Using your results from part b, complete the Python function below which defines the marginal product of capital (per person/effective person) in terms of capital (per person/effective person) and model parameters.

In [ ]:
# you were given the following incomplete code...
def marginal_product_capital(t, k, params):
    """
    Marginal product of capital with CES production function.

    Arguments:

        t:      (array-like) Time.
        k:      (array-like) Capital (per person/effective person).
        params: (dict) Dictionary of parameter values.
       
    Returns:

        mpk: (array-like) Derivative of output with respect to capital, k.

    """
    # extract params
    alpha = params['alpha']
    sigma = params['sigma']
    rho   = # INSERT CODE HERE DEFINING RHO IN TERMS OF SIGMA!
    
    # nest Cobb-Douglas technology as special case
    if rho == 0:
        mpk = # INSERT CODE HERE!
    else:
        mpk = # INSERT CODE HERE!
    
    return mpk
In [2]:
# which should be completed as follows...
def marginal_product_capital(t, k, params):
    """
    Marginal product of capital with CES production function.

    Arguments:

        t:      (array-like) Time.

*Record set*:
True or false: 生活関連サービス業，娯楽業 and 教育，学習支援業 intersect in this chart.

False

==

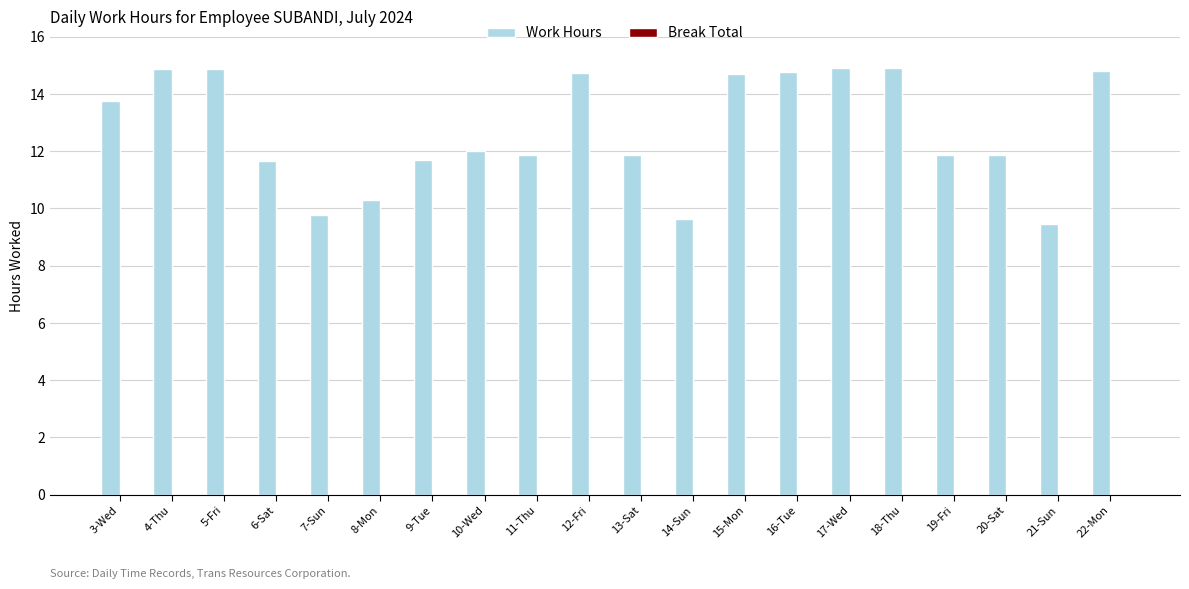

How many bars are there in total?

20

*Exercises*:
- 1) According to the excerpt on the marginal product of capital, what technology is nested as a special case when rho equals zero?
- 2) From the excerpt on the marginal product of capital, retype the portion starting with "mpk: (array-like) Derivative" and going on through "TERMS OF SIGMA!".

*Results of the tasks*:
- 1) Cobb-Douglas technology.

- 2)
mpk: (array-like) Derivative of output with respect to capital, k.

    """
    # extract params
    alpha = params['alpha']
    sigma = params['sigma']
    rho   = # INSERT CODE HERE DEFINING RHO IN TERMS OF SIGMA!